Solingen, Remscheid und Wuppertal zeigen Flagge für Israel und gegen Antisemitismus
Lara LangeSolingen, Remscheid und Wuppertal zeigen Flagge für Israel und gegen Antisemitismus
Solingen, Remscheid und Wuppertal hissten israelische Flaggen als Zeichen der Freundschaft
Am 12. Mai hissten die Städte Solingen, Remscheid und Wuppertal israelische Flaggen, um an einen bedeutenden diplomatischen Meilenstein zu erinnern. An diesem Tag im Jahr 1965 nahmen Deutschland und Israel offiziell diplomatische Beziehungen auf. Die Geste sollte zugleich ein klares Signal gegen den wachsenden Antisemitismus in der Region setzen.
Am 12. Mai 1965 hatten die Bundesrepublik Deutschland und Israel ihre diplomatischen Beziehungen formal begründet. Jahrzehnte zuvor, am 14. Mai 1948, hatte David Ben-Gurion die Unabhängigkeit Israels ausgerufen und war damit erster Ministerpräsident des Landes geworden. Nach dem jüdischen Kalender feierte Israel im April 2023 sein 75-jähriges Bestehen.

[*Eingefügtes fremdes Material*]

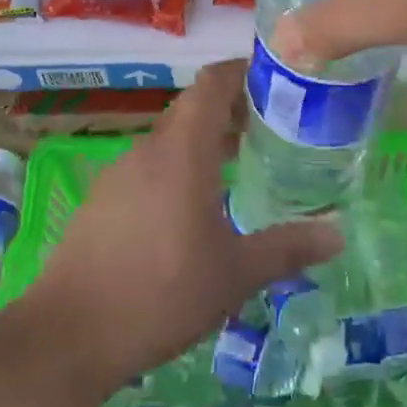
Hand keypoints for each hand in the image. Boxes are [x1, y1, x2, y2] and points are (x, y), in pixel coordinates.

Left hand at [25, 62, 342, 396]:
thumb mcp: (235, 275)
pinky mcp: (102, 199)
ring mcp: (119, 172)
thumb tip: (337, 235)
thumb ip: (287, 249)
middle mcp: (149, 149)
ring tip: (239, 166)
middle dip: (230, 110)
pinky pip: (149, 166)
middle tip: (271, 127)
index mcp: (183, 150)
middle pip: (193, 109)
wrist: (69, 335)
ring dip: (203, 142)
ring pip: (170, 139)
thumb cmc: (162, 293)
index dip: (242, 71)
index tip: (275, 79)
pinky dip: (177, 168)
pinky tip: (192, 209)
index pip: (212, 83)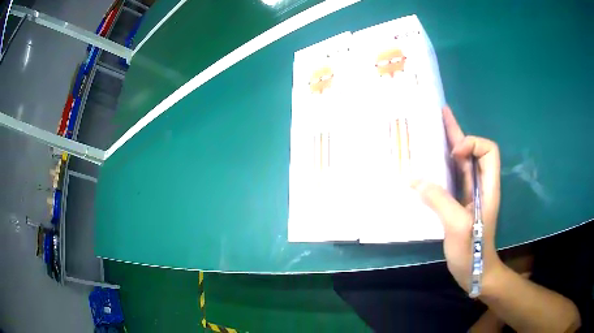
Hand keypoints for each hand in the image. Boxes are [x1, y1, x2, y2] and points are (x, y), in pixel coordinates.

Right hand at [412, 106, 501, 292]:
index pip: (488, 151)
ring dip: (449, 145)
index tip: (454, 153)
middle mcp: (480, 185)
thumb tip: (414, 180)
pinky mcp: (460, 203)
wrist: (476, 272)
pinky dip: (441, 167)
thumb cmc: (472, 251)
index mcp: (487, 186)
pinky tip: (429, 164)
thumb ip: (439, 201)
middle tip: (440, 115)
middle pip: (474, 151)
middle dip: (457, 133)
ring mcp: (470, 194)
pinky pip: (452, 178)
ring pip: (462, 163)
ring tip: (432, 131)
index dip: (472, 144)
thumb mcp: (457, 226)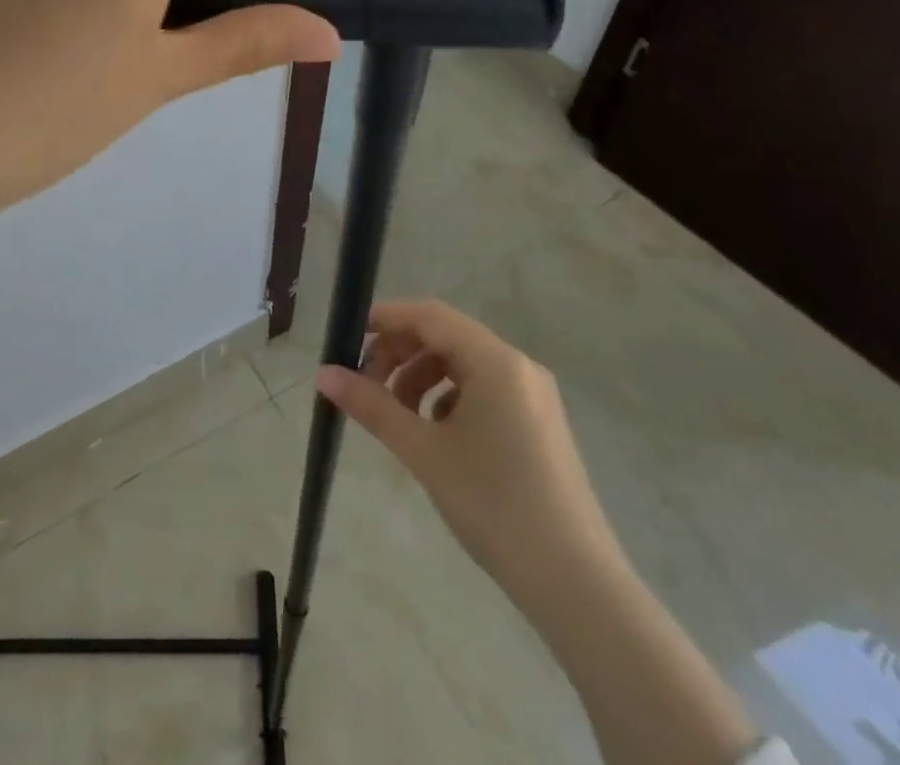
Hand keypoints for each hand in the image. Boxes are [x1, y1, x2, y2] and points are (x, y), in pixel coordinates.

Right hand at [320, 300, 762, 764]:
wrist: (576, 584)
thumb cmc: (494, 505)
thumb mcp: (423, 452)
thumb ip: (371, 406)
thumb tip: (323, 374)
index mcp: (494, 361)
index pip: (429, 316)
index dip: (385, 319)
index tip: (347, 337)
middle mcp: (518, 365)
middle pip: (446, 337)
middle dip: (400, 353)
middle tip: (365, 384)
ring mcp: (533, 394)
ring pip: (464, 364)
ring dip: (422, 377)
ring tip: (397, 415)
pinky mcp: (539, 422)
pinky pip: (484, 389)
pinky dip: (450, 398)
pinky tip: (435, 434)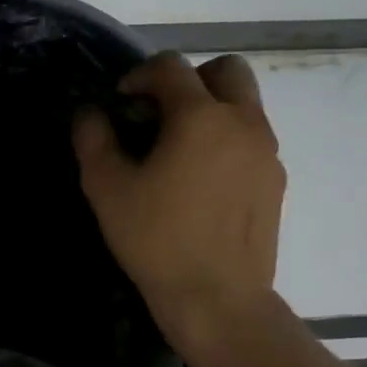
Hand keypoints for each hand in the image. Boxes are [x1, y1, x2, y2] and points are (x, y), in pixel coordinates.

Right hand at [72, 52, 285, 351]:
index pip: (171, 67)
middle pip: (225, 70)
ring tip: (179, 149)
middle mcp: (243, 122)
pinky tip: (202, 181)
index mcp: (201, 117)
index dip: (139, 75)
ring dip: (211, 109)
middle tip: (161, 114)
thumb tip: (90, 114)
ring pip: (244, 103)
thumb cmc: (156, 240)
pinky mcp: (276, 180)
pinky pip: (252, 138)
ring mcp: (266, 151)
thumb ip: (93, 139)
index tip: (121, 103)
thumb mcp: (107, 188)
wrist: (217, 299)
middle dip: (190, 80)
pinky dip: (227, 140)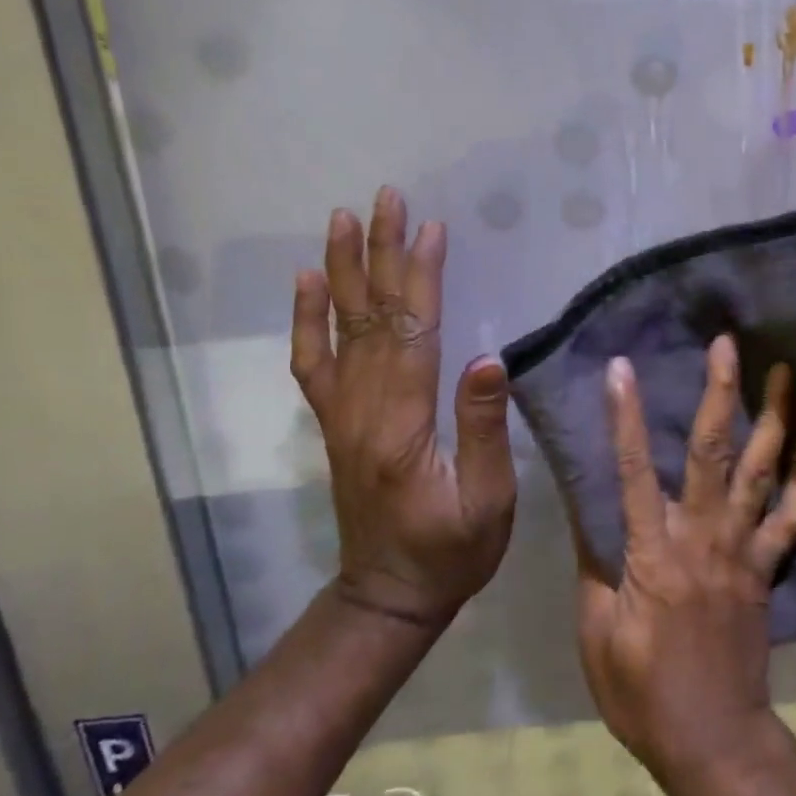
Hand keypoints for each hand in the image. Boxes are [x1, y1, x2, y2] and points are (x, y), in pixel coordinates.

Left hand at [291, 186, 517, 627]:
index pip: (411, 333)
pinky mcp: (336, 424)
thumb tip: (489, 358)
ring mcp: (342, 415)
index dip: (420, 277)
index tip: (430, 227)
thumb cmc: (453, 551)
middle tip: (386, 199)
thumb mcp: (488, 500)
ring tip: (344, 220)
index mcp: (401, 425)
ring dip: (341, 270)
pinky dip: (306, 320)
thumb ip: (484, 428)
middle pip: (370, 317)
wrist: (390, 595)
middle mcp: (362, 410)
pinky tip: (306, 284)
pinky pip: (313, 363)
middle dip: (379, 253)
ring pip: (339, 329)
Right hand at [575, 335, 795, 779]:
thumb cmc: (641, 691)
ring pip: (763, 472)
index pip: (634, 472)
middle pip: (713, 453)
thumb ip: (595, 564)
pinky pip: (794, 516)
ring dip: (775, 418)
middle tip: (727, 344)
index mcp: (653, 553)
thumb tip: (589, 509)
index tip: (622, 368)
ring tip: (785, 371)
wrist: (712, 738)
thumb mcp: (597, 632)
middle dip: (721, 393)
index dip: (626, 417)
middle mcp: (703, 537)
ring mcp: (744, 549)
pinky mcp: (767, 567)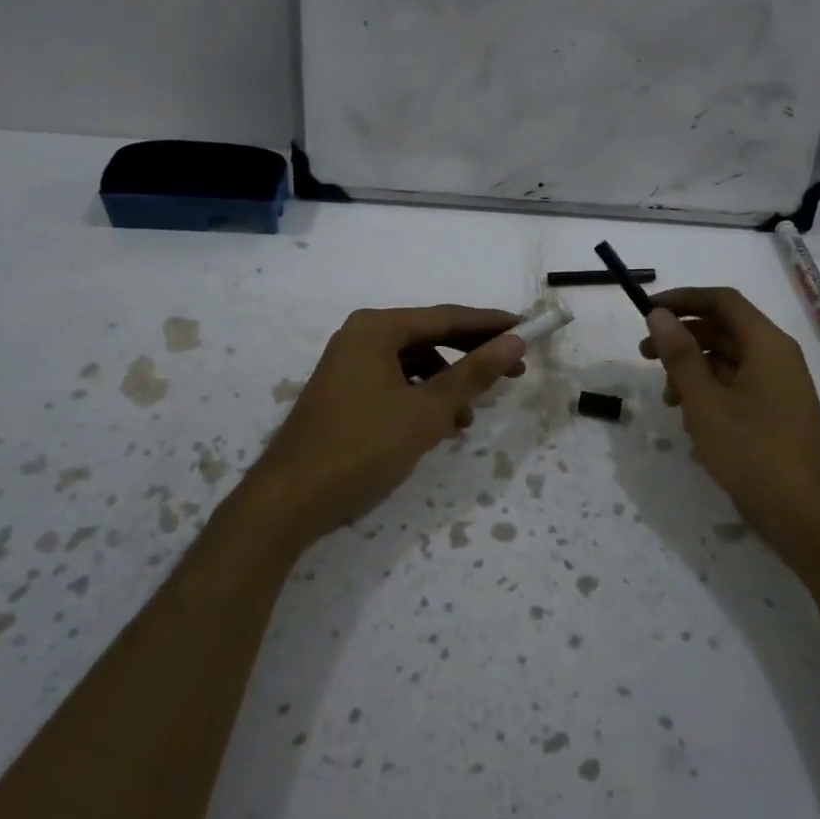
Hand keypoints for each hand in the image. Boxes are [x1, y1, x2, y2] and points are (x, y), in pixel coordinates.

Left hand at [245, 305, 526, 552]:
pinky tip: (437, 426)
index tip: (530, 330)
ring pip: (413, 364)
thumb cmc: (362, 447)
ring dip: (446, 384)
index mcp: (377, 328)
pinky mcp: (344, 393)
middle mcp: (360, 336)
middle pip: (430, 337)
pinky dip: (421, 399)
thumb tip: (514, 341)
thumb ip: (474, 373)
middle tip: (514, 371)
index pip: (447, 317)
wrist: (289, 500)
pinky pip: (395, 383)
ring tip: (468, 416)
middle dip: (472, 356)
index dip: (492, 325)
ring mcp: (348, 365)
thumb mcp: (427, 411)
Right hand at [641, 288, 819, 561]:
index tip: (646, 311)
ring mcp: (779, 387)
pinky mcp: (776, 413)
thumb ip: (679, 355)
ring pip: (727, 360)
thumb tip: (658, 314)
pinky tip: (691, 423)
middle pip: (723, 329)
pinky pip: (737, 387)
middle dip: (681, 338)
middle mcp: (776, 357)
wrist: (809, 518)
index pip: (722, 301)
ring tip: (667, 400)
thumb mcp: (705, 403)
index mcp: (766, 344)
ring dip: (692, 370)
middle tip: (644, 355)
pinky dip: (709, 393)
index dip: (682, 300)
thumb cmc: (754, 454)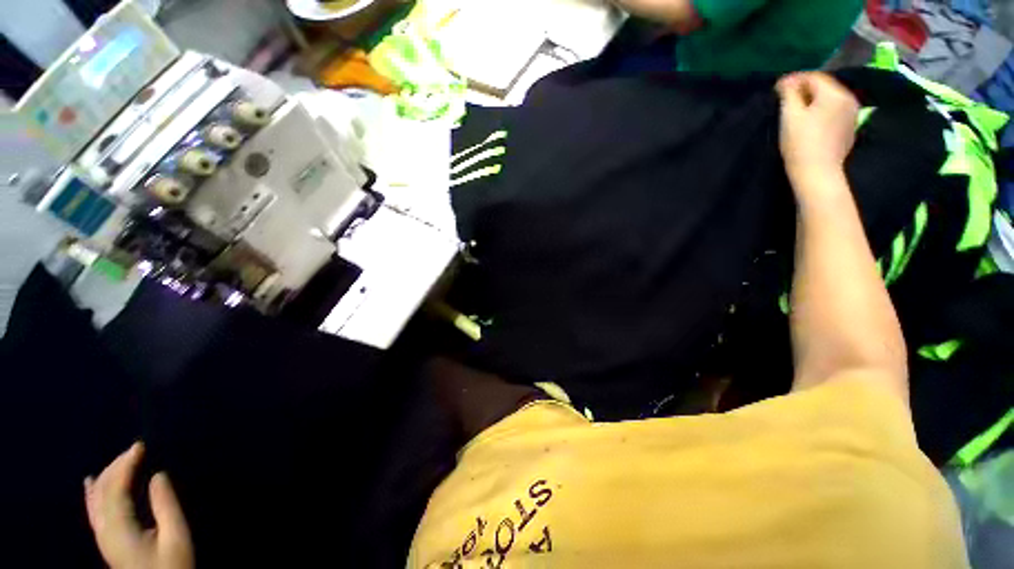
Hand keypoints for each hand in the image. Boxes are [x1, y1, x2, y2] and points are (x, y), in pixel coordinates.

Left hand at [84, 443, 193, 568]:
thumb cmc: (172, 565)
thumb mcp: (176, 537)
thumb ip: (166, 505)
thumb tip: (157, 475)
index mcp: (119, 529)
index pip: (115, 488)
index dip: (126, 464)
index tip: (141, 445)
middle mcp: (104, 530)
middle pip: (101, 491)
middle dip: (116, 466)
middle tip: (135, 448)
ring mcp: (102, 536)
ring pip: (95, 499)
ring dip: (107, 475)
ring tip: (121, 459)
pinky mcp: (106, 540)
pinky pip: (93, 510)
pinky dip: (92, 492)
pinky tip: (89, 482)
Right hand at [776, 72, 859, 196]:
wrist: (818, 172)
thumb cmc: (801, 143)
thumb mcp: (790, 116)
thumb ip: (789, 94)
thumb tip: (786, 81)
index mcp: (834, 93)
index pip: (813, 77)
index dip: (794, 80)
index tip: (777, 88)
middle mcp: (848, 98)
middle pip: (824, 86)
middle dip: (805, 89)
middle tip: (785, 98)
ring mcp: (852, 113)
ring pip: (830, 98)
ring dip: (814, 100)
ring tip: (797, 109)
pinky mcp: (850, 127)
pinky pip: (835, 111)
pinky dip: (822, 110)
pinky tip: (810, 121)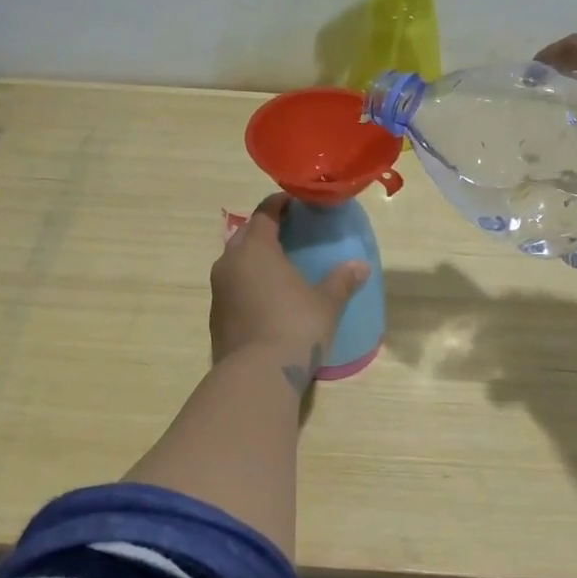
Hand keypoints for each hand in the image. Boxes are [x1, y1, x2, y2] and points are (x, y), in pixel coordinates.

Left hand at [211, 194, 371, 371]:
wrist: (257, 375)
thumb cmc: (295, 327)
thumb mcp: (326, 303)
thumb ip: (342, 281)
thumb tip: (360, 266)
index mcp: (255, 249)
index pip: (264, 213)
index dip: (279, 204)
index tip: (295, 202)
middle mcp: (230, 263)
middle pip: (246, 235)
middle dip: (265, 229)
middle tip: (290, 232)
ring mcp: (219, 290)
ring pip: (235, 262)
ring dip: (254, 258)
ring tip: (279, 265)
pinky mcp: (216, 316)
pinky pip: (232, 287)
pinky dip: (248, 284)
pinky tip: (267, 297)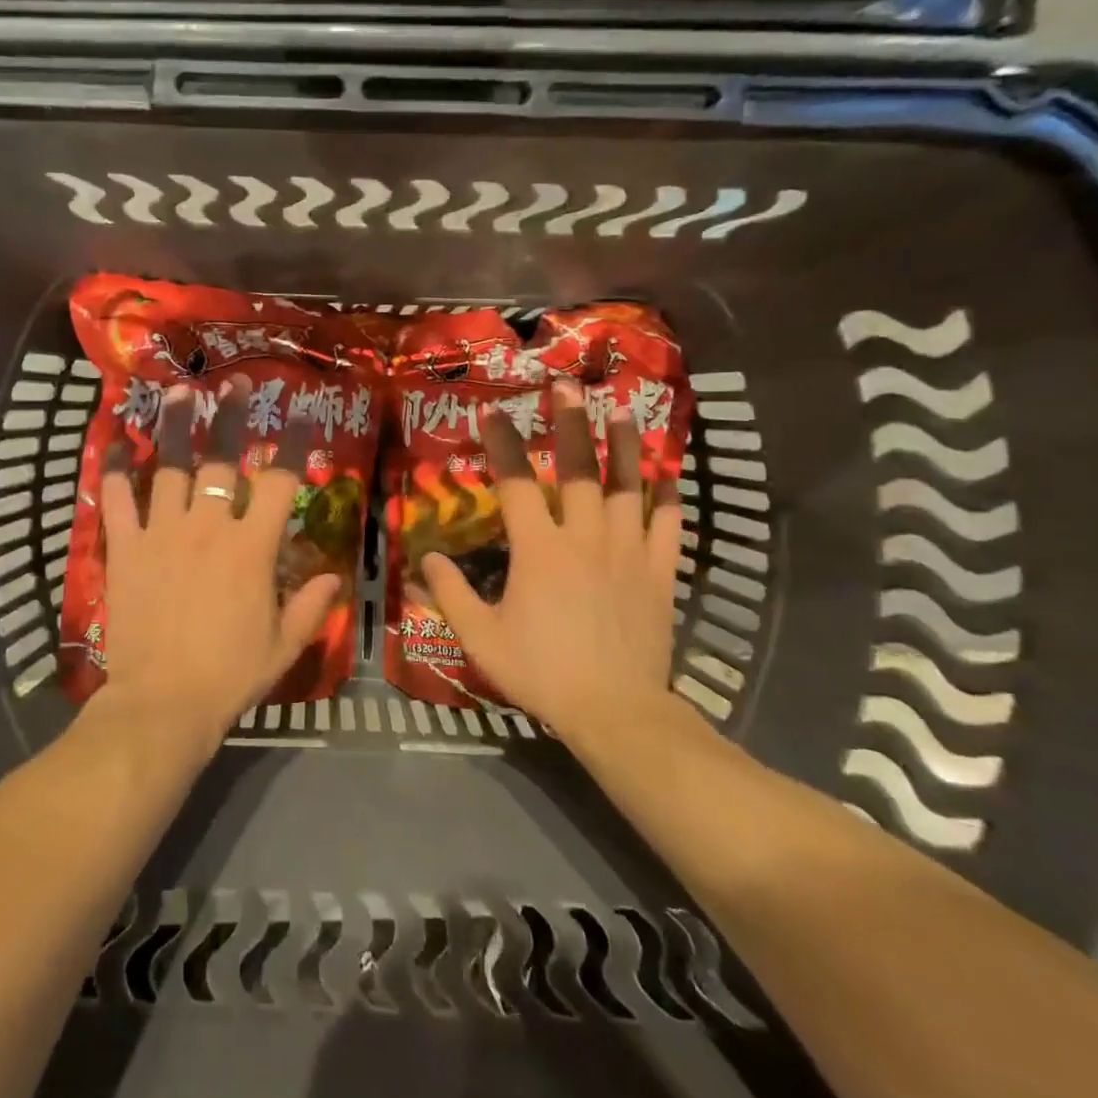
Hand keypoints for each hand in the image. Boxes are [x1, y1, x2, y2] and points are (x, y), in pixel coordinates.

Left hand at [94, 379, 341, 750]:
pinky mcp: (126, 549)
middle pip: (220, 460)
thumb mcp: (284, 646)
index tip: (301, 415)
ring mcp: (162, 534)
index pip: (278, 482)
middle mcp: (207, 528)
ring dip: (177, 428)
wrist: (162, 704)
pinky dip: (117, 471)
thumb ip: (311, 607)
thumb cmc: (230, 675)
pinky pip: (118, 500)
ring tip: (181, 394)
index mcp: (251, 548)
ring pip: (170, 468)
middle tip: (235, 385)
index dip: (293, 444)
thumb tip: (333, 577)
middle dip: (231, 418)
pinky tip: (117, 444)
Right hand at [420, 381, 686, 747]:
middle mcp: (584, 537)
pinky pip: (668, 525)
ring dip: (622, 445)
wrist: (615, 711)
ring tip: (620, 410)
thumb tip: (428, 557)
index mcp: (538, 549)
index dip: (501, 444)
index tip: (493, 412)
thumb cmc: (542, 672)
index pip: (515, 483)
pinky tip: (667, 474)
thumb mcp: (481, 638)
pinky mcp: (659, 572)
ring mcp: (627, 551)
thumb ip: (451, 593)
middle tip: (566, 386)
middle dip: (569, 423)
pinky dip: (668, 496)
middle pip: (578, 468)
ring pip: (628, 486)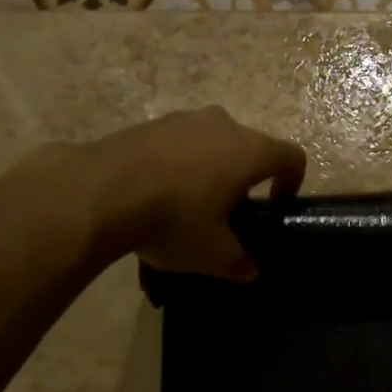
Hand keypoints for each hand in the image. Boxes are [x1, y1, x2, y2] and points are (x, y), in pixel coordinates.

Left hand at [78, 108, 305, 279]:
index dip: (292, 181)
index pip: (291, 157)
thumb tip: (250, 272)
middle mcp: (223, 125)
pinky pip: (177, 143)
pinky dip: (177, 164)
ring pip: (211, 142)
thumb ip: (239, 263)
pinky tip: (155, 194)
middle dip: (244, 177)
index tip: (275, 205)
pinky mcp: (149, 124)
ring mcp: (183, 119)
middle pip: (249, 147)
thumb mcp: (213, 254)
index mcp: (250, 151)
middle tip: (228, 211)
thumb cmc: (174, 219)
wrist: (99, 191)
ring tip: (187, 204)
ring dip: (209, 168)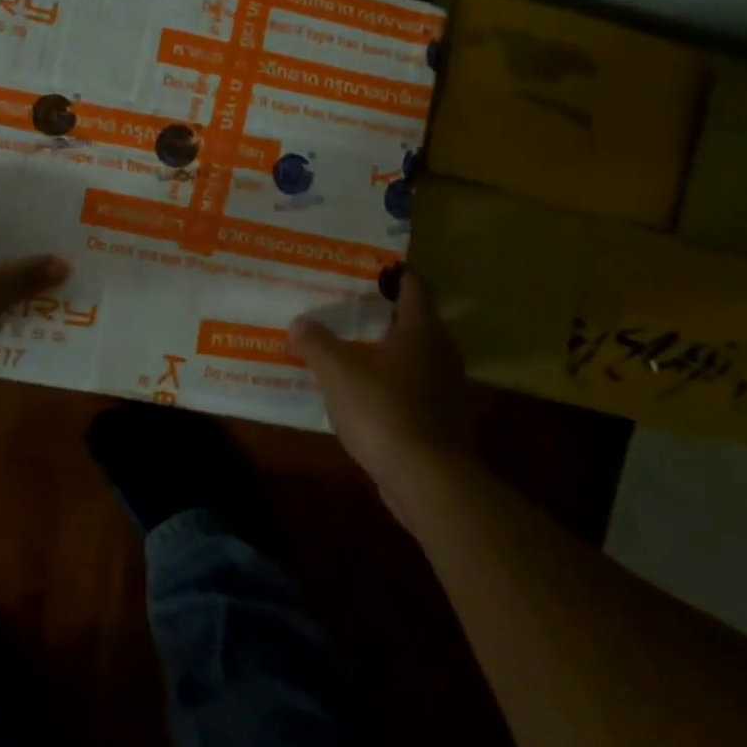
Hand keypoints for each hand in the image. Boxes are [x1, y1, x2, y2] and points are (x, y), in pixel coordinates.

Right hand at [291, 275, 476, 509]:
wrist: (425, 478)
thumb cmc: (382, 410)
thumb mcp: (337, 371)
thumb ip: (316, 342)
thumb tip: (299, 323)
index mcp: (422, 330)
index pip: (413, 285)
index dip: (391, 273)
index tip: (364, 268)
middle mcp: (441, 352)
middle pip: (413, 320)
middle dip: (381, 313)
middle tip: (346, 307)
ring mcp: (446, 388)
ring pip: (413, 356)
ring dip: (385, 351)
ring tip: (349, 349)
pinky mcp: (442, 420)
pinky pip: (413, 388)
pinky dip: (391, 383)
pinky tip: (364, 393)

Die Bürgermeister von Solingen, Remscheid und Wuppertal beschlossen gemeinsam, die israelische Flagge zu hissen, um an das Abkommen von 1965 zu erinnern. Ihre Aktion unterstrich zudem die Solidarität ihrer Städte mit Israel und dem Judentum. Sowohl Solingen als auch Wuppertal pflegen seit Langem Partnerschaften mit israelischen Städten – Solingen mit Ness Ziona seit 1987 und Wuppertal mit Be’er Scheva seit 1977. Remscheid prüft derzeit die Möglichkeit einer eigenen Städtepartnerschaft mit Israel.
Die Flaggenhissung betonte die historische Verbindung zwischen Deutschland und Israel. Gleichzeitig zeigte sie das Engagement der lokalen Verantwortlichen im Kampf gegen Antisemitismus in ihren Gemeinden. Die Initiative steht für die fortlaufenden Bemühungen, die kulturellen und politischen Beziehungen zwischen den Regionen weiter zu stärken.